- [Data for analysis]
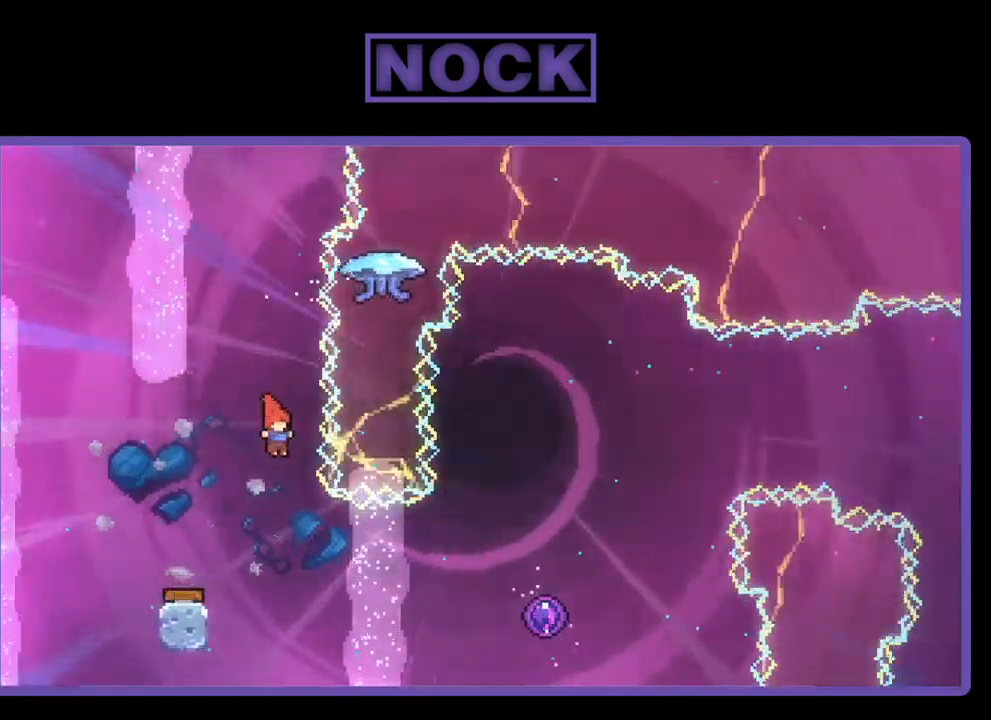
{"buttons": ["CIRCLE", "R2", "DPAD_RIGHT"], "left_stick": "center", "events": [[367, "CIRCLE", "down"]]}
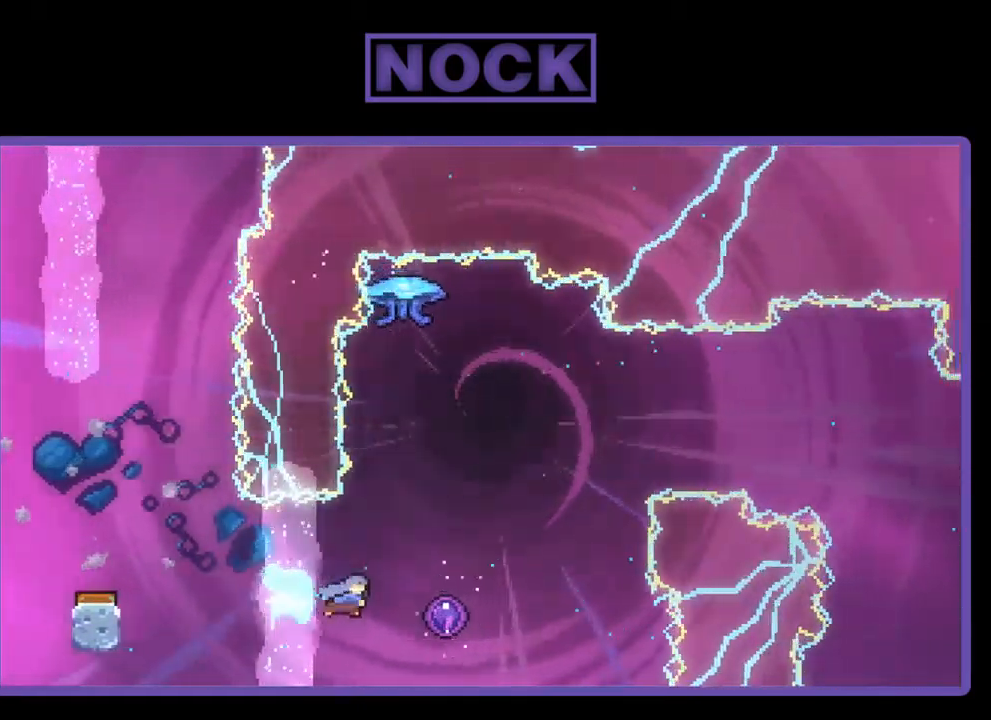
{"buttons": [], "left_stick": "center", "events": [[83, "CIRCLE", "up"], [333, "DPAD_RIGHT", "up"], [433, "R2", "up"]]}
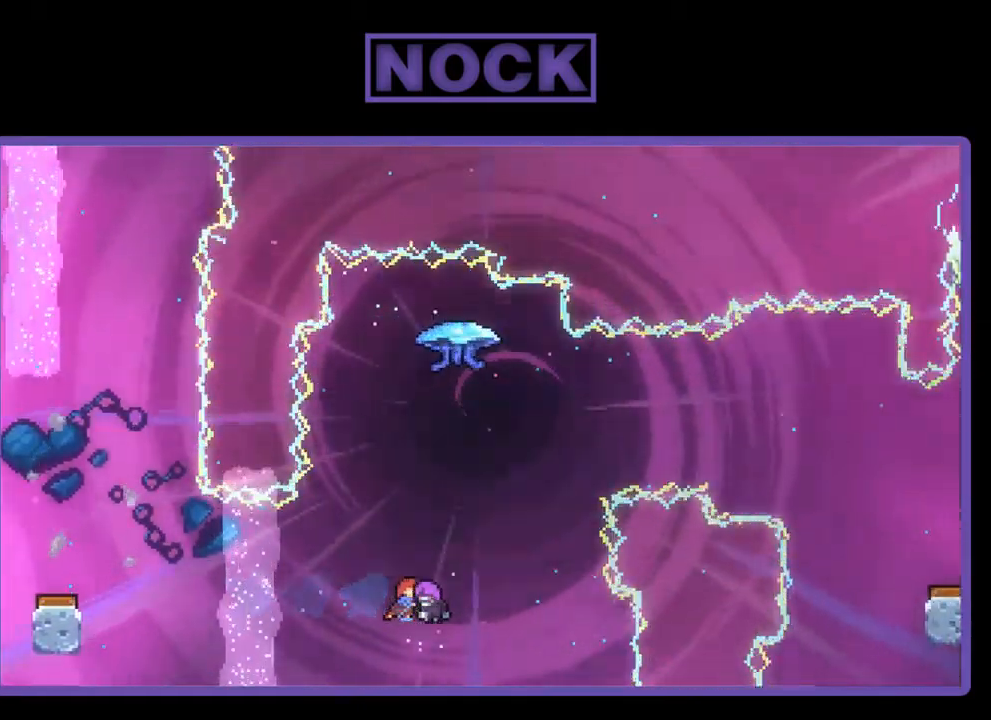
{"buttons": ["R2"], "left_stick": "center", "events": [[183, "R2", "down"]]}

---

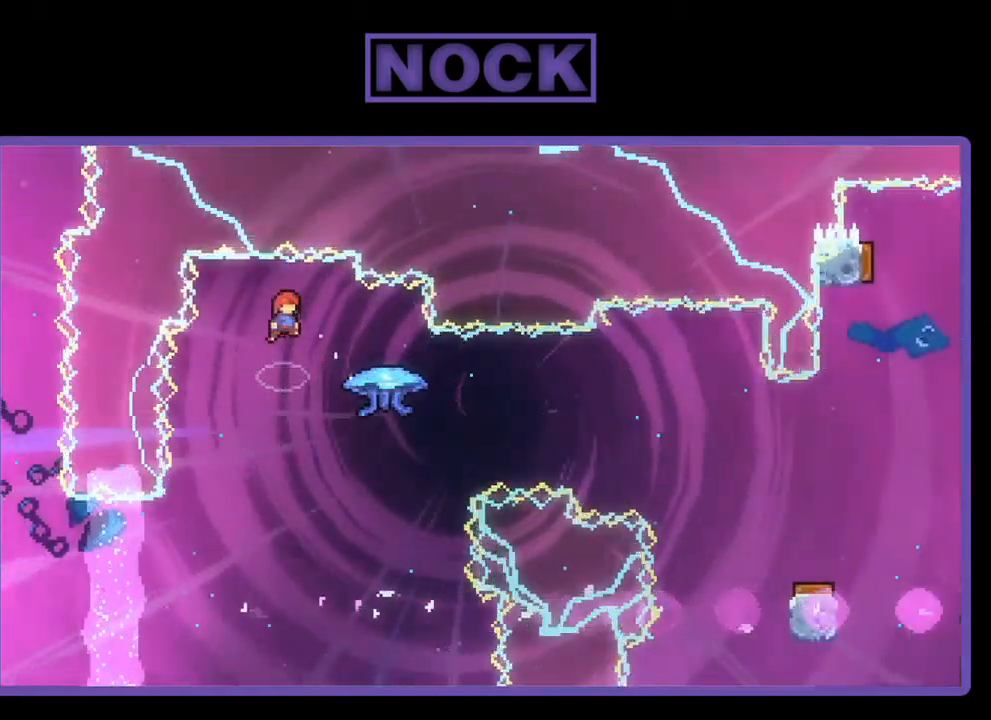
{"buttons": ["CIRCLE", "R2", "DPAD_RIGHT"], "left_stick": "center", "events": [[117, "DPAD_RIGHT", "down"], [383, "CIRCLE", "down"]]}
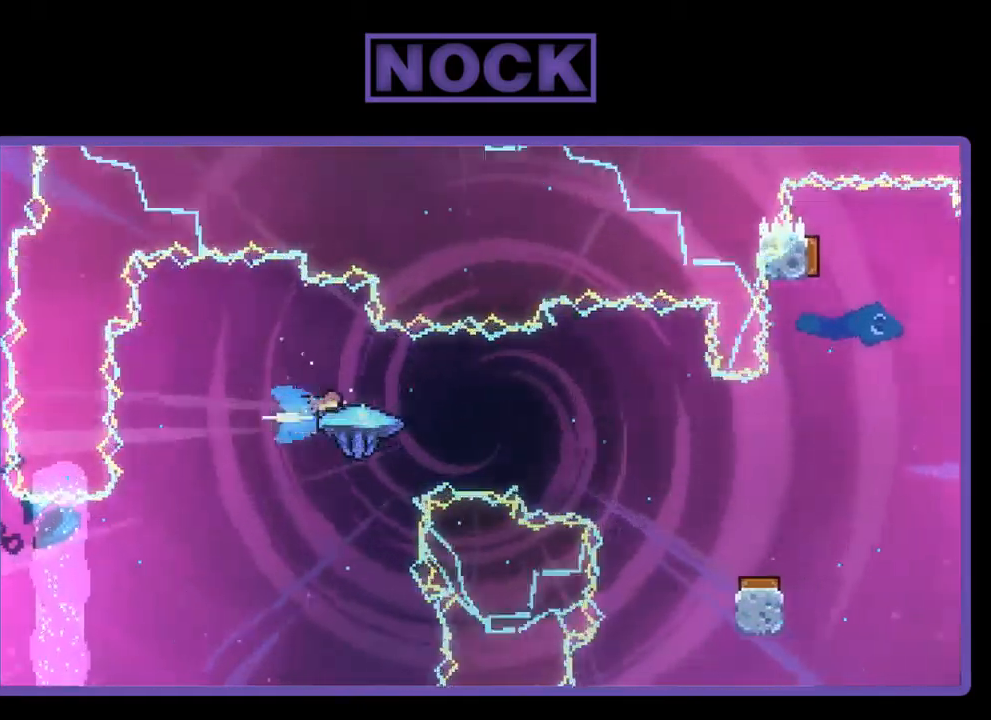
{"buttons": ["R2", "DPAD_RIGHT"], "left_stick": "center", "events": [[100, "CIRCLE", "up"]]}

* * *

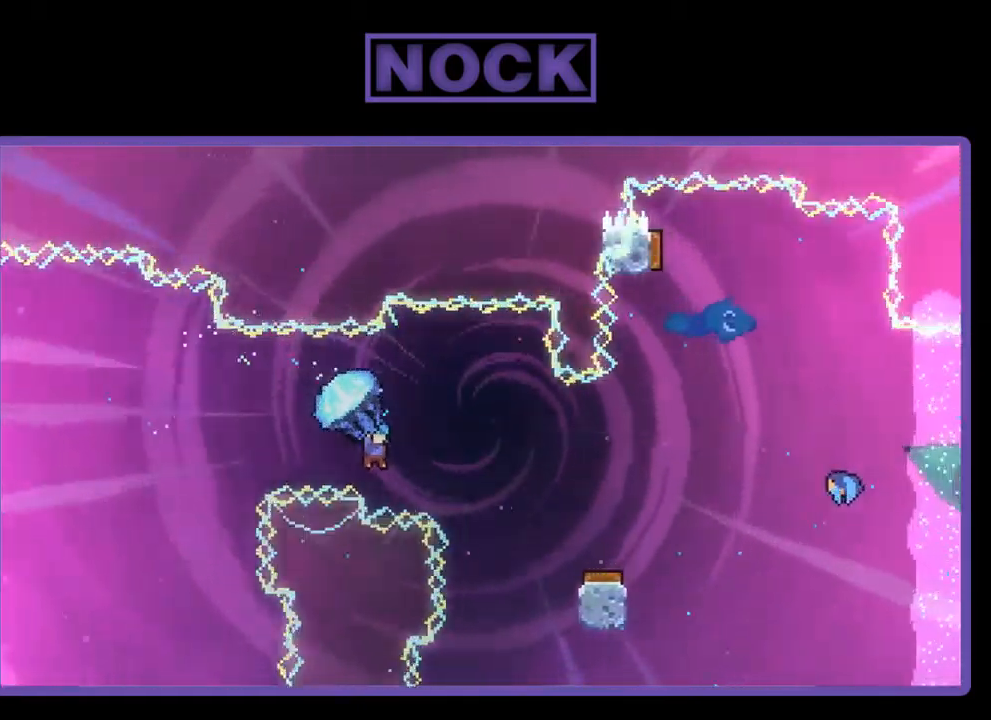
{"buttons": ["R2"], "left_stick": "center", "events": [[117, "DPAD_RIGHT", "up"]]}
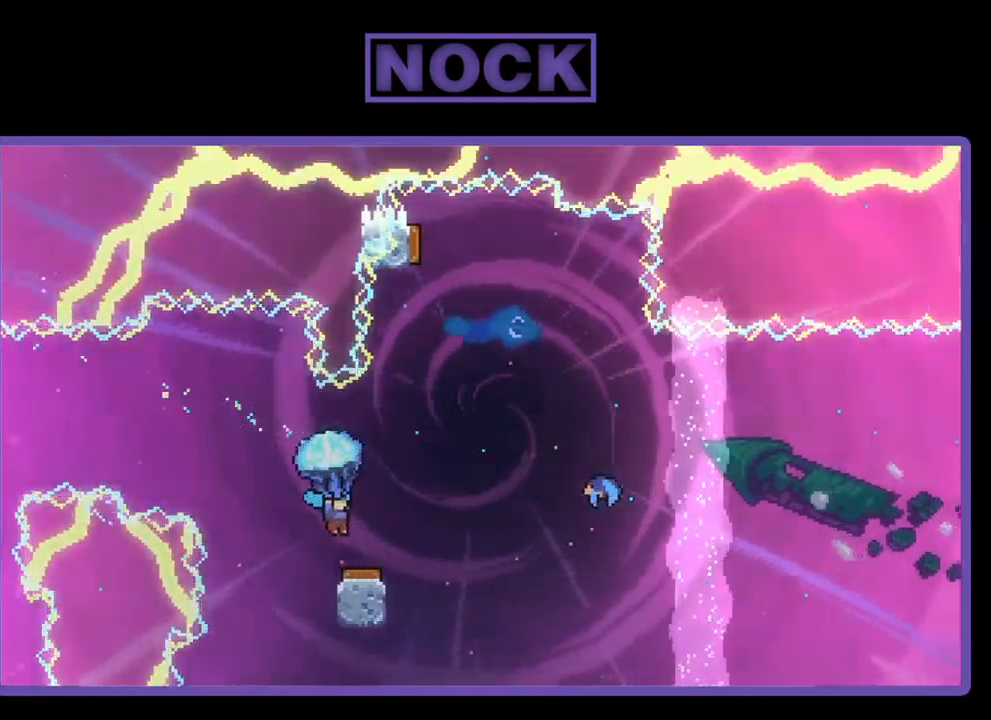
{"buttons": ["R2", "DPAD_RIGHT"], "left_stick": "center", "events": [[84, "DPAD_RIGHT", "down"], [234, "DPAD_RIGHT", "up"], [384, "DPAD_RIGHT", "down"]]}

- [Goal of the exercise] Should a line in the material contain "down", copy it.

- [Answer section]
{"buttons": ["CIRCLE", "R2", "DPAD_RIGHT"], "left_stick": "center", "events": [[367, "CIRCLE", "down"]]}
{"buttons": ["R2"], "left_stick": "center", "events": [[183, "R2", "down"]]}
{"buttons": ["CIRCLE", "R2", "DPAD_RIGHT"], "left_stick": "center", "events": [[117, "DPAD_RIGHT", "down"], [383, "CIRCLE", "down"]]}
{"buttons": ["R2", "DPAD_RIGHT"], "left_stick": "center", "events": [[84, "DPAD_RIGHT", "down"], [234, "DPAD_RIGHT", "up"], [384, "DPAD_RIGHT", "down"]]}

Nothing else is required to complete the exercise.